Assigned task
What you return must match the material exactly, with every line present.

#### The data

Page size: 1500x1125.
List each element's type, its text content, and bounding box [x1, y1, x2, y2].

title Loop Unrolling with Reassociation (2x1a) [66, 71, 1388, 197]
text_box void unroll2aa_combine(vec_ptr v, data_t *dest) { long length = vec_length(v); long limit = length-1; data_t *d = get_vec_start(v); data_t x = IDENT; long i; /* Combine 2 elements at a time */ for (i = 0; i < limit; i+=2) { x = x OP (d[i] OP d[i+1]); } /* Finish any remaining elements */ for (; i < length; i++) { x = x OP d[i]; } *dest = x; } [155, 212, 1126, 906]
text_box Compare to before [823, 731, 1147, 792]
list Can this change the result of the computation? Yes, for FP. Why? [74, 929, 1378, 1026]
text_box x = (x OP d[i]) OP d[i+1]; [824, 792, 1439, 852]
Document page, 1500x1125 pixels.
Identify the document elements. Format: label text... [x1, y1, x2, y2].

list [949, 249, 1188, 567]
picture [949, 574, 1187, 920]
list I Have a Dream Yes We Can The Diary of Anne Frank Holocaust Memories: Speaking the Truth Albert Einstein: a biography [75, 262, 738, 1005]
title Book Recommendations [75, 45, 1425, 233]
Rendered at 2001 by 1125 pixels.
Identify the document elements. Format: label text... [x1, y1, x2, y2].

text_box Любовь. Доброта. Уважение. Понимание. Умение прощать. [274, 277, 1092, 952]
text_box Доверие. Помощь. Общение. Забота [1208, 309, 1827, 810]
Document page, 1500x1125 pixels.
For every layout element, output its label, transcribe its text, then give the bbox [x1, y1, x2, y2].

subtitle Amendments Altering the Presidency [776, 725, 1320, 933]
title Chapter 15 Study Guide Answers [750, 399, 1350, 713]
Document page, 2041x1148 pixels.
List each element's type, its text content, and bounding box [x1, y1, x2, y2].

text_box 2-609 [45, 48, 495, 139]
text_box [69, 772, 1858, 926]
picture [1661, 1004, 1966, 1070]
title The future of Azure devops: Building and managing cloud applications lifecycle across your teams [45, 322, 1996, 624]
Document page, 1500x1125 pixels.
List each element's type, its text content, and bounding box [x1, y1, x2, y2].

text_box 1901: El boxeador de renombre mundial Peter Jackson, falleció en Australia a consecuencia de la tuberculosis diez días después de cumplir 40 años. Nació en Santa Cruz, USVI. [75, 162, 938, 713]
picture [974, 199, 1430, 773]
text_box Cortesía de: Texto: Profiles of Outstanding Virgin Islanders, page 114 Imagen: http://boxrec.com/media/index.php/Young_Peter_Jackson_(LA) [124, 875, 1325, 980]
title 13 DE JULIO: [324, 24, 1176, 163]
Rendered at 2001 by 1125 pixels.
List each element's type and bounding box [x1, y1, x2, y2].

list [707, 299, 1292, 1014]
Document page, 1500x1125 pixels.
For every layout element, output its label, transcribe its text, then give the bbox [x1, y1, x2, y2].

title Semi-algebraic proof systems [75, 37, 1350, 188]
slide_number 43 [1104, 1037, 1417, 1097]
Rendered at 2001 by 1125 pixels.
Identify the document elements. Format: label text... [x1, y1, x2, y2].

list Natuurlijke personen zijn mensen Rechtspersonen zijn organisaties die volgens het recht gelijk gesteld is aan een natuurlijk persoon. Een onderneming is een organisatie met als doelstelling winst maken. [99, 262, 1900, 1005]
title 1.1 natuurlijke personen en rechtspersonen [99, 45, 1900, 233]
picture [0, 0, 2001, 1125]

########

Result
Page size: 1500x1125.
List each element's type, its text content, and bounding box [x1, y1, x2, y2].

title Loop Unrolling with Reassociation (2x1a) [66, 71, 1388, 197]
text_box void unroll2aa_combine(vec_ptr v, data_t *dest) { long length = vec_length(v); long limit = length-1; data_t *d = get_vec_start(v); data_t x = IDENT; long i; /* Combine 2 elements at a time */ for (i = 0; i < limit; i+=2) { x = x OP (d[i] OP d[i+1]); } /* Finish any remaining elements */ for (; i < length; i++) { x = x OP d[i]; } *dest = x; } [155, 212, 1126, 906]
text_box Compare to before [823, 731, 1147, 792]
list Can this change the result of the computation? Yes, for FP. Why? [74, 929, 1378, 1026]
text_box x = (x OP d[i]) OP d[i+1]; [824, 792, 1439, 852]
Document page, 1500x1125 pixels.
Identify the document elements. Format: label text... [x1, y1, x2, y2].

list [949, 249, 1188, 567]
picture [949, 574, 1187, 920]
list I Have a Dream Yes We Can The Diary of Anne Frank Holocaust Memories: Speaking the Truth Albert Einstein: a biography [75, 262, 738, 1005]
title Book Recommendations [75, 45, 1425, 233]
Rendered at 2001 by 1125 pixels.
Identify the document elements. Format: label text... [x1, y1, x2, y2].

text_box Любовь. Доброта. Уважение. Понимание. Умение прощать. [274, 277, 1092, 952]
text_box Доверие. Помощь. Общение. Забота [1208, 309, 1827, 810]
Document page, 1500x1125 pixels.
For every layout element, output its label, transcribe its text, then give the bbox [x1, y1, x2, y2].

subtitle Amendments Altering the Presidency [776, 725, 1320, 933]
title Chapter 15 Study Guide Answers [750, 399, 1350, 713]
Document page, 2041x1148 pixels.
List each element's type, its text content, and bounding box [x1, y1, x2, y2].

text_box 2-609 [45, 48, 495, 139]
text_box [69, 772, 1858, 926]
picture [1661, 1004, 1966, 1070]
title The future of Azure devops: Building and managing cloud applications lifecycle across your teams [45, 322, 1996, 624]
Document page, 1500x1125 pixels.
List each element's type, its text content, and bounding box [x1, y1, x2, y2].

text_box 1901: El boxeador de renombre mundial Peter Jackson, falleció en Australia a consecuencia de la tuberculosis diez días después de cumplir 40 años. Nació en Santa Cruz, USVI. [75, 162, 938, 713]
picture [974, 199, 1430, 773]
text_box Cortesía de: Texto: Profiles of Outstanding Virgin Islanders, page 114 Imagen: http://boxrec.com/media/index.php/Young_Peter_Jackson_(LA) [124, 875, 1325, 980]
title 13 DE JULIO: [324, 24, 1176, 163]
Rendered at 2001 by 1125 pixels.
List each element's type and bounding box [x1, y1, x2, y2].

list [707, 299, 1292, 1014]
Document page, 1500x1125 pixels.
For every layout element, output its label, transcribe its text, then give the bbox [x1, y1, x2, y2].

title Semi-algebraic proof systems [75, 37, 1350, 188]
slide_number 43 [1104, 1037, 1417, 1097]
Rendered at 2001 by 1125 pixels.
Identify the document elements. Format: label text... [x1, y1, x2, y2].

list Natuurlijke personen zijn mensen Rechtspersonen zijn organisaties die volgens het recht gelijk gesteld is aan een natuurlijk persoon. Een onderneming is een organisatie met als doelstelling winst maken. [99, 262, 1900, 1005]
title 1.1 natuurlijke personen en rechtspersonen [99, 45, 1900, 233]
picture [0, 0, 2001, 1125]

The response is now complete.